> _Recorded information_:
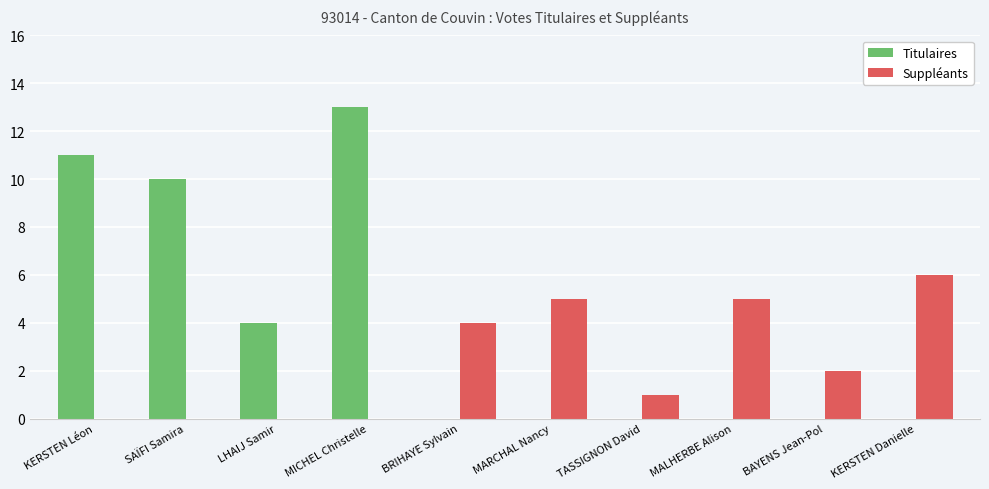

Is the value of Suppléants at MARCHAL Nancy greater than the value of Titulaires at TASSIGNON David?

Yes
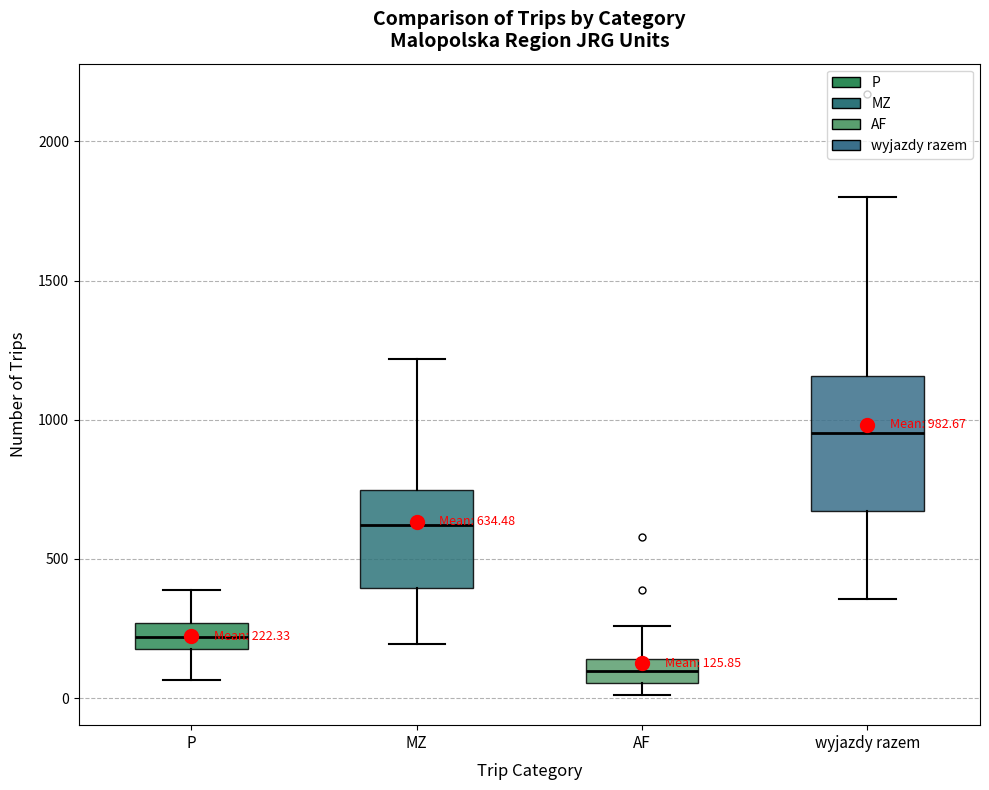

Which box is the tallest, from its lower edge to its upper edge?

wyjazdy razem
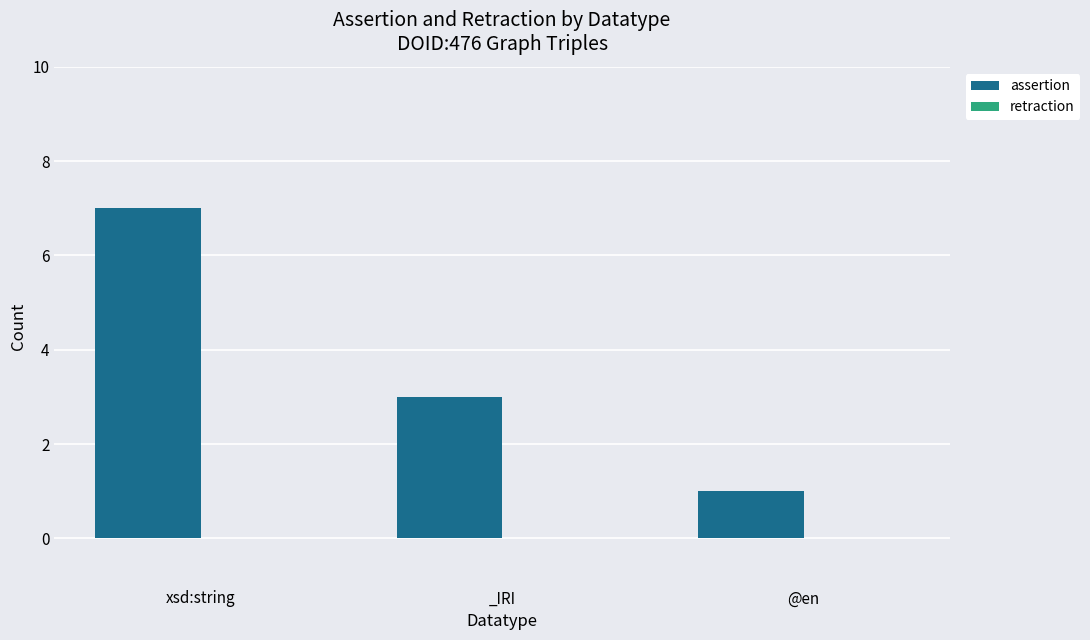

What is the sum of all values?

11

> _What to do_: Write out all the rows above again, substituting "total" for "sum" and keeping everything else the same. Leave out the pictures.

> _Answer for this exercise_:
Is the value of Suppléants at MARCHAL Nancy greater than the value of Titulaires at TASSIGNON David?

Yes

Which box is the tallest, from its lower edge to its upper edge?

wyjazdy razem

What is the total of all values?

11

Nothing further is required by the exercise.